- Aim of the task
Only the text belongs in the answer: every line of the records below, transcribed exactly.
*** Supplied material Section Begins ***
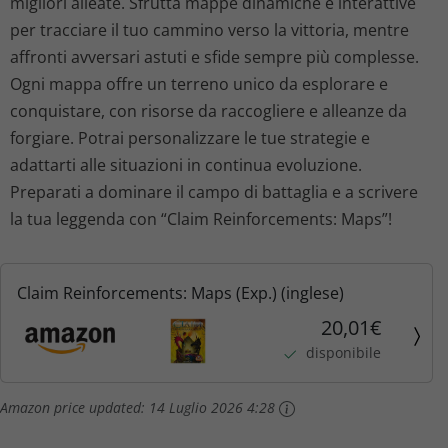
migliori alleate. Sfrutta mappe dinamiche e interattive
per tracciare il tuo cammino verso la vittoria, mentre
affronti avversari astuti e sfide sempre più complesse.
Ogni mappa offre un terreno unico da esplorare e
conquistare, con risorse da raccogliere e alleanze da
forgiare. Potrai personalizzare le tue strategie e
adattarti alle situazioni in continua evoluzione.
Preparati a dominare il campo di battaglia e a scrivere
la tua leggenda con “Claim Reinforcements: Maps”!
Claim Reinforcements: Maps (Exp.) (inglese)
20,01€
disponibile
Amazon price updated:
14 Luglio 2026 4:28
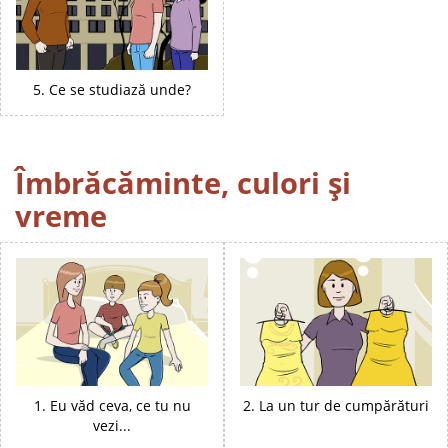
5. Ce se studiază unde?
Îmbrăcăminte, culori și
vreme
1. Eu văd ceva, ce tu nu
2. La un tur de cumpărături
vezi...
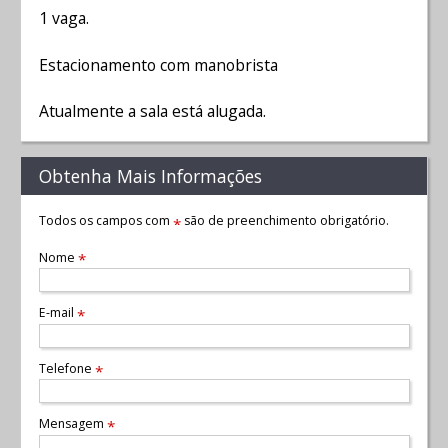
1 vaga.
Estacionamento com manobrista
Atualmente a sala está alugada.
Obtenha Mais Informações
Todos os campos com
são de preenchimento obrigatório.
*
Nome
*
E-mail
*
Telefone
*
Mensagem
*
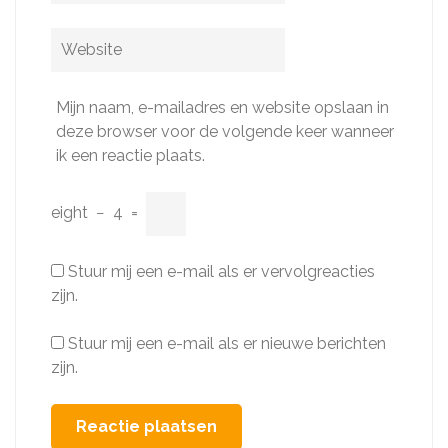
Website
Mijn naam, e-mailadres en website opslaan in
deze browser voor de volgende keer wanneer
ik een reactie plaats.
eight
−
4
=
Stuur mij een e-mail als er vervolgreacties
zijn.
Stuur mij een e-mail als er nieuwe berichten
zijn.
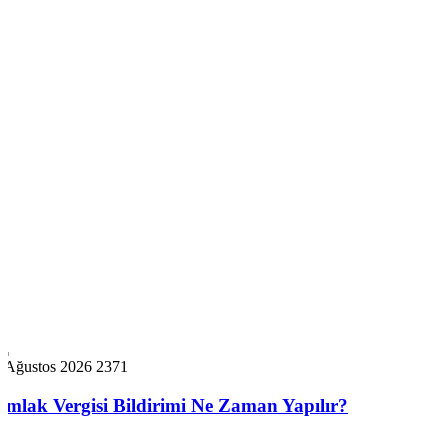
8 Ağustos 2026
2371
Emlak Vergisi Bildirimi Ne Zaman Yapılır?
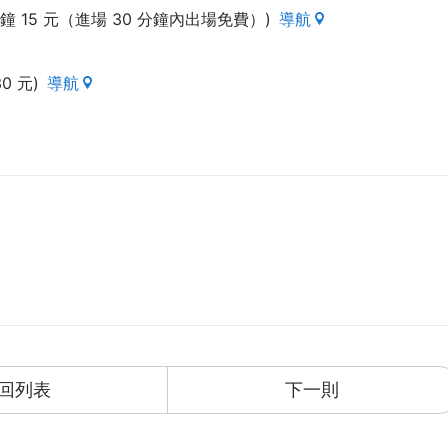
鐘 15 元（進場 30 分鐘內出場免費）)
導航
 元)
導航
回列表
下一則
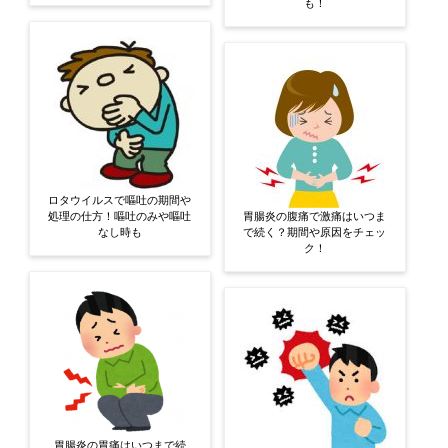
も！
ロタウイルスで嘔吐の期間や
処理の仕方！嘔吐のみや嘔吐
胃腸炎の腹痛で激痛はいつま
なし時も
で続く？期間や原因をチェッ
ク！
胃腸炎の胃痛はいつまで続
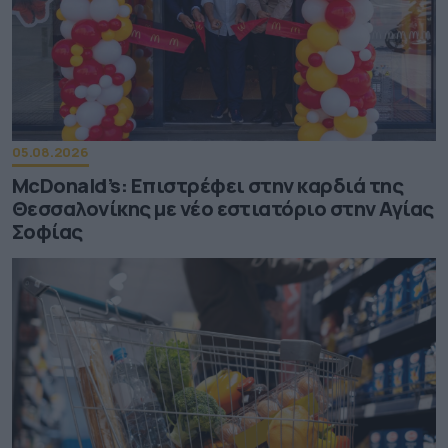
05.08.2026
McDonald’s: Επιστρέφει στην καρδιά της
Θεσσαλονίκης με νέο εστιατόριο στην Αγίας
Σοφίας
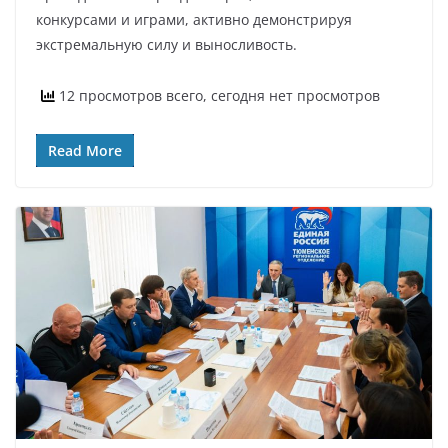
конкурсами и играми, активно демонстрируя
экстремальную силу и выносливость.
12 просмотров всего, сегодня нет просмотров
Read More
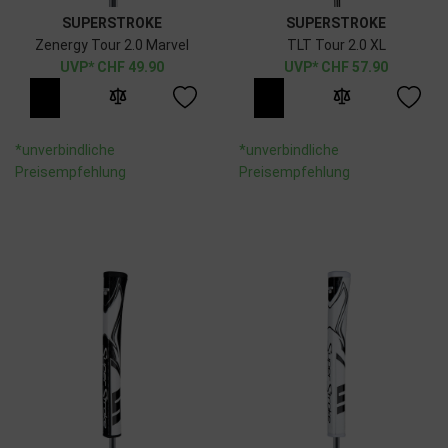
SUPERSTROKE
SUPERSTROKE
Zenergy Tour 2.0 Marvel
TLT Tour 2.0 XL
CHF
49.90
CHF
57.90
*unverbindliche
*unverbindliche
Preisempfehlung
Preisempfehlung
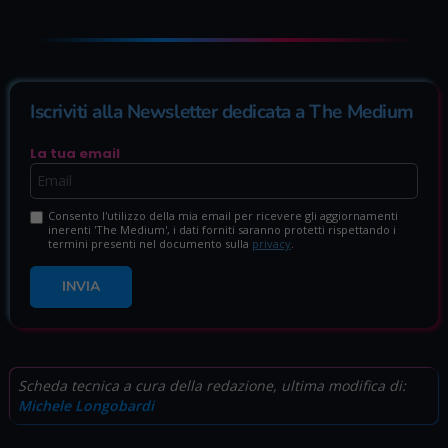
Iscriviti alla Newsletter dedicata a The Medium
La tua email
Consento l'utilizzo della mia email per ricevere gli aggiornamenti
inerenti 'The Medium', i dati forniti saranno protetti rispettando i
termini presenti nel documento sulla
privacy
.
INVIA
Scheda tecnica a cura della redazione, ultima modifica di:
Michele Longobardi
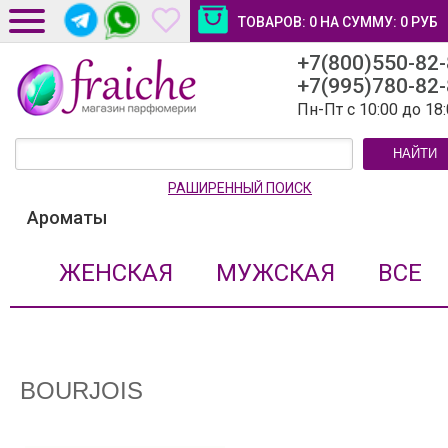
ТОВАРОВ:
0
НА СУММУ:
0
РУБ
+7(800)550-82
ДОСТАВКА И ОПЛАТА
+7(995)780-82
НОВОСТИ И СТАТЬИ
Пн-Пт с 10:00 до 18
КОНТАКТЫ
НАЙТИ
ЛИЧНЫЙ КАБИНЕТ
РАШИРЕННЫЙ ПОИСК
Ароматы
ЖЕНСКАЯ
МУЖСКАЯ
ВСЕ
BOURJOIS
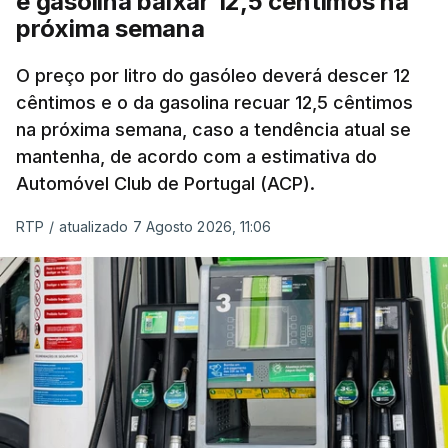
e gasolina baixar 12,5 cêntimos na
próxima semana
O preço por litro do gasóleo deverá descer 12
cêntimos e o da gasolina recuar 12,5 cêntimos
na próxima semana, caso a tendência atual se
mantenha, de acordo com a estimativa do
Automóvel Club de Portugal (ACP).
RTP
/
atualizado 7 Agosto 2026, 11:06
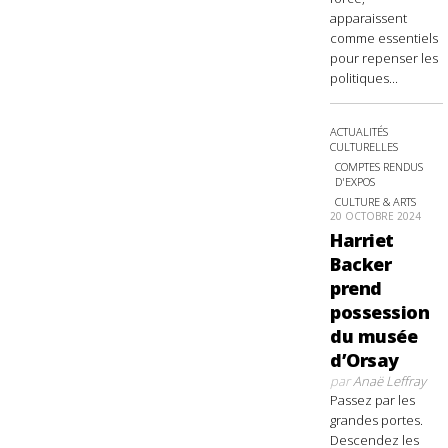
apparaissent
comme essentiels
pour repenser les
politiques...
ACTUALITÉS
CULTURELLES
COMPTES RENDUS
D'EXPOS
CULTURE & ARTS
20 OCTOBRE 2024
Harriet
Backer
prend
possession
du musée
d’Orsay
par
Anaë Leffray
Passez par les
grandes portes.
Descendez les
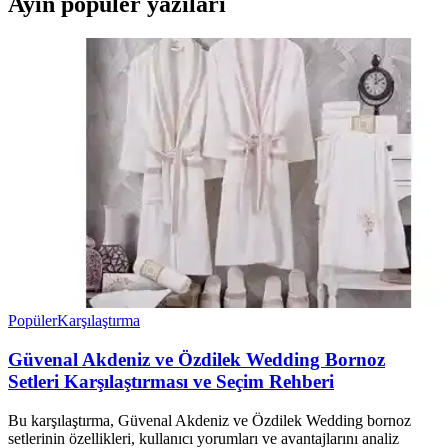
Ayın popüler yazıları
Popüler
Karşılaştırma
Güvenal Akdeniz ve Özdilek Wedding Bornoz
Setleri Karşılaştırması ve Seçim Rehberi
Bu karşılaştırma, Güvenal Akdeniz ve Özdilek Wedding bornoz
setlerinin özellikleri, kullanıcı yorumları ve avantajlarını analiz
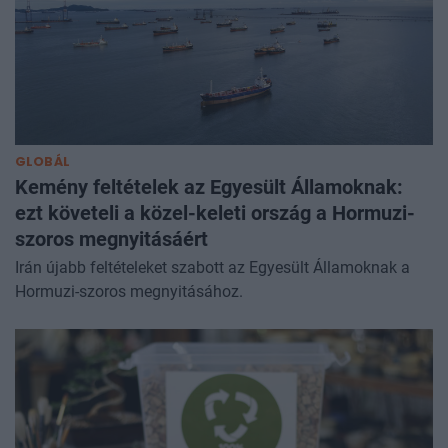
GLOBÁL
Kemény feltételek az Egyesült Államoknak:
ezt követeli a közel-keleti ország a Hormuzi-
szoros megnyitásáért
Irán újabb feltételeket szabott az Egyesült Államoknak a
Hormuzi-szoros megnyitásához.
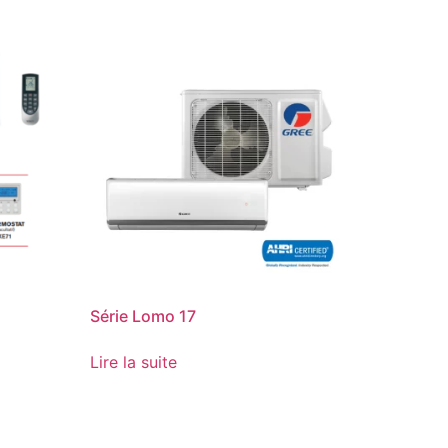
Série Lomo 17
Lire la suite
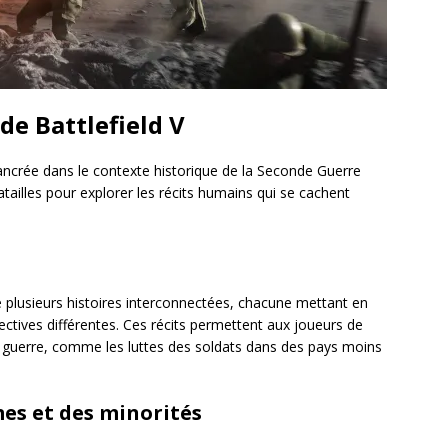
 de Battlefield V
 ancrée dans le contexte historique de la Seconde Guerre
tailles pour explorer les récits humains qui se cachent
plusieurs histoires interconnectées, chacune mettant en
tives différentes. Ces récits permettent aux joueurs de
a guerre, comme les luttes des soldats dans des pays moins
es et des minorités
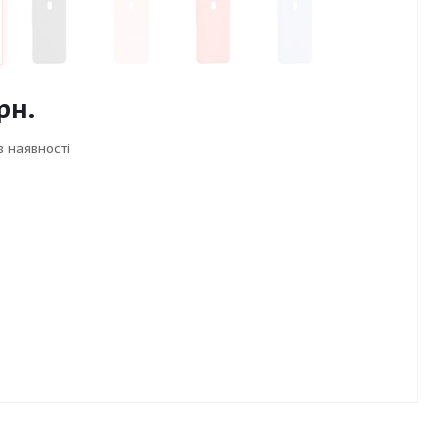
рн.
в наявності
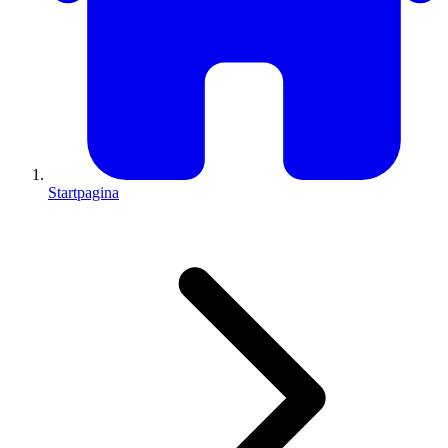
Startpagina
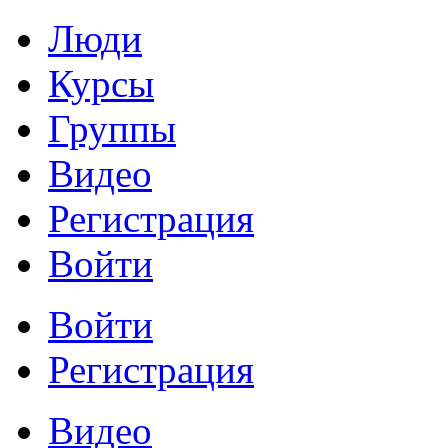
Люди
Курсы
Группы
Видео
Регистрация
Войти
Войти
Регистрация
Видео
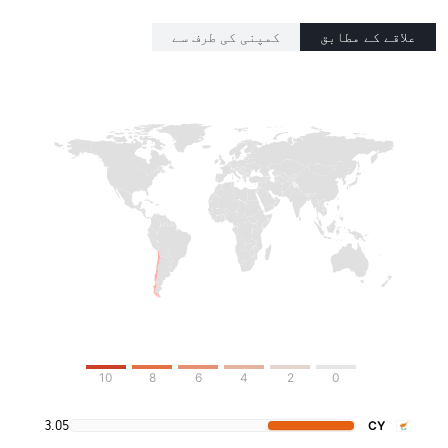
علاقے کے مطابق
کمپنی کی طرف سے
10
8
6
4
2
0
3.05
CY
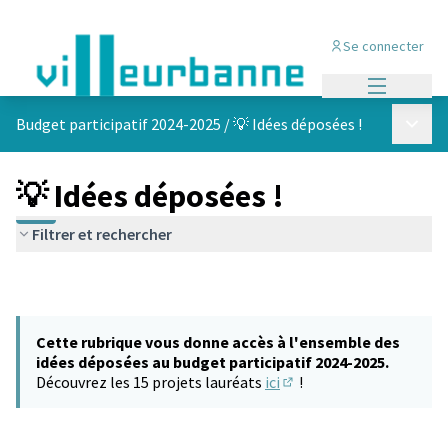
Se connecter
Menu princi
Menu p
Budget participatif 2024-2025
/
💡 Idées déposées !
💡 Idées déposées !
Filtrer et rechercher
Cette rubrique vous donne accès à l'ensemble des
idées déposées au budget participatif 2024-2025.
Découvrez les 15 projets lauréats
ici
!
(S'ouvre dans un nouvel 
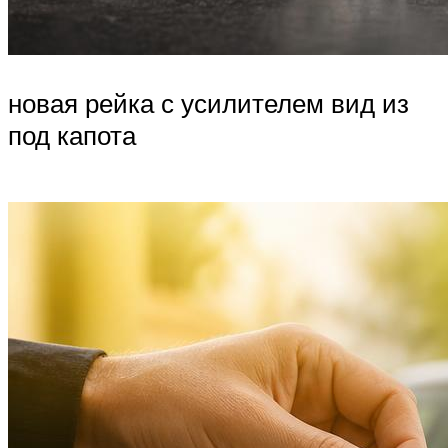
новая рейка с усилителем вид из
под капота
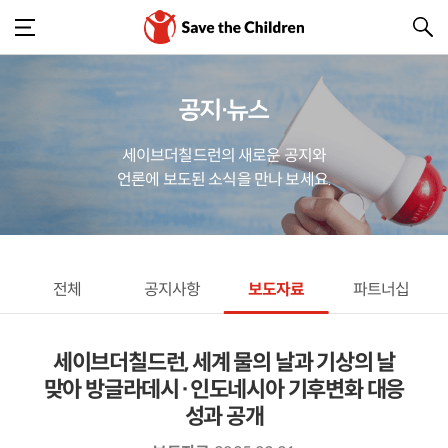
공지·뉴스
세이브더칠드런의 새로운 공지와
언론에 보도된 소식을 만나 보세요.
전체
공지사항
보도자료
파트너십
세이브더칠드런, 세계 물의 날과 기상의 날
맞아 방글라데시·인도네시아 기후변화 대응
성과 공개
*** Supplied material Section Ends ***
- Answer to the problem
migliori alleate. Sfrutta mappe dinamiche e interattive
per tracciare il tuo cammino verso la vittoria, mentre
affronti avversari astuti e sfide sempre più complesse.
Ogni mappa offre un terreno unico da esplorare e
conquistare, con risorse da raccogliere e alleanze da
forgiare. Potrai personalizzare le tue strategie e
adattarti alle situazioni in continua evoluzione.
Preparati a dominare il campo di battaglia e a scrivere
la tua leggenda con “Claim Reinforcements: Maps”!
Claim Reinforcements: Maps (Exp.) (inglese)
20,01€
disponibile
Amazon price updated:
14 Luglio 2026 4:28
5. Ce se studiază unde?
Îmbrăcăminte, culori și
vreme
1. Eu văd ceva, ce tu nu
2. La un tur de cumpărături
vezi...
1 vaga.
Estacionamento com manobrista
Atualmente a sala está alugada.
Obtenha Mais Informações
Todos os campos com
são de preenchimento obrigatório.
*
Nome
*
E-mail
*
Telefone
*
Mensagem
*
Website
Mijn naam, e-mailadres en website opslaan in
deze browser voor de volgende keer wanneer
ik een reactie plaats.
eight
−
4
=
Stuur mij een e-mail als er vervolgreacties
zijn.
Stuur mij een e-mail als er nieuwe berichten
zijn.
8 Ağustos 2026
2371
Emlak Vergisi Bildirimi Ne Zaman Yapılır?
鐘 15 元（進場 30 分鐘內出場免費）)
導航
 元)
導航
回列表
下一則
も！
ロタウイルスで嘔吐の期間や
処理の仕方！嘔吐のみや嘔吐
胃腸炎の腹痛で激痛はいつま
なし時も
で続く？期間や原因をチェッ
ク！
胃腸炎の胃痛はいつまで続
05.08.2026
McDonald’s: Επιστρέφει στην καρδιά της
Θεσσαλονίκης με νέο εστιατόριο στην Αγίας
Σοφίας
конкурсами и играми, активно демонстрируя
экстремальную силу и выносливость.
12 просмотров всего, сегодня нет просмотров
Read More
SUPERSTROKE
SUPERSTROKE
Zenergy Tour 2.0 Marvel
TLT Tour 2.0 XL
CHF
49.90
CHF
57.90
*unverbindliche
*unverbindliche
Preisempfehlung
Preisempfehlung
Iscriviti alla Newsletter dedicata a The Medium
La tua email
Consento l'utilizzo della mia email per ricevere gli aggiornamenti
inerenti 'The Medium', i dati forniti saranno protetti rispettando i
termini presenti nel documento sulla
privacy
.
INVIA
Scheda tecnica a cura della redazione, ultima modifica di:
Michele Longobardi
ТОВАРОВ:
0
НА СУММУ:
0
РУБ
+7(800)550-82
ДОСТАВКА И ОПЛАТА
+7(995)780-82
НОВОСТИ И СТАТЬИ
Пн-Пт с 10:00 до 18
КОНТАКТЫ
НАЙТИ
ЛИЧНЫЙ КАБИНЕТ
РАШИРЕННЫЙ ПОИСК
Ароматы
ЖЕНСКАЯ
МУЖСКАЯ
ВСЕ
BOURJOIS
e gasolina baixar 12,5 cêntimos na
próxima semana
O preço por litro do gasóleo deverá descer 12
cêntimos e o da gasolina recuar 12,5 cêntimos
na próxima semana, caso a tendência atual se
mantenha, de acordo com a estimativa do
Automóvel Club de Portugal (ACP).
RTP
/
atualizado 7 Agosto 2026, 11:06
apparaissent
comme essentiels
pour repenser les
politiques...
ACTUALITÉS
CULTURELLES
COMPTES RENDUS
D'EXPOS
CULTURE & ARTS
20 OCTOBRE 2024
Harriet
Backer
prend
possession
du musée
d’Orsay
par
Anaë Leffray
Passez par les
grandes portes.
Descendez les
Ayın popüler yazıları
Popüler
Karşılaştırma
Güvenal Akdeniz ve Özdilek Wedding Bornoz
Setleri Karşılaştırması ve Seçim Rehberi
Bu karşılaştırma, Güvenal Akdeniz ve Özdilek Wedding bornoz
setlerinin özellikleri, kullanıcı yorumları ve avantajlarını analiz
GLOBÁL
Kemény feltételek az Egyesült Államoknak:
ezt követeli a közel-keleti ország a Hormuzi-
szoros megnyitásáért
Irán újabb feltételeket szabott az Egyesült Államoknak a
Hormuzi-szoros megnyitásához.
Série Lomo 17
Lire la suite
 de Battlefield V
 ancrée dans le contexte historique de la Seconde Guerre
tailles pour explorer les récits humains qui se cachent
plusieurs histoires interconnectées, chacune mettant en
tives différentes. Ces récits permettent aux joueurs de
a guerre, comme les luttes des soldats dans des pays moins
es et des minorités
рн.
в наявності
Startpagina
Люди
Курсы
Группы
Видео
Регистрация
Войти
Войти
Регистрация
Видео
علاقے کے مطابق
کمپنی کی طرف سے
10
8
6
4
2
0
3.05
CY
Se connecter
Menu princi
Menu p
Budget participatif 2024-2025
/
💡 Idées déposées !
💡 Idées déposées !
Filtrer et rechercher
Cette rubrique vous donne accès à l'ensemble des
idées déposées au budget participatif 2024-2025.
Découvrez les 15 projets lauréats
ici
!
(S'ouvre dans un nouvel 
новая рейка с усилителем вид из
под капота
공지·뉴스
세이브더칠드런의 새로운 공지와
언론에 보도된 소식을 만나 보세요.
전체
공지사항
보도자료
파트너십
세이브더칠드런, 세계 물의 날과 기상의 날
맞아 방글라데시·인도네시아 기후변화 대응
성과 공개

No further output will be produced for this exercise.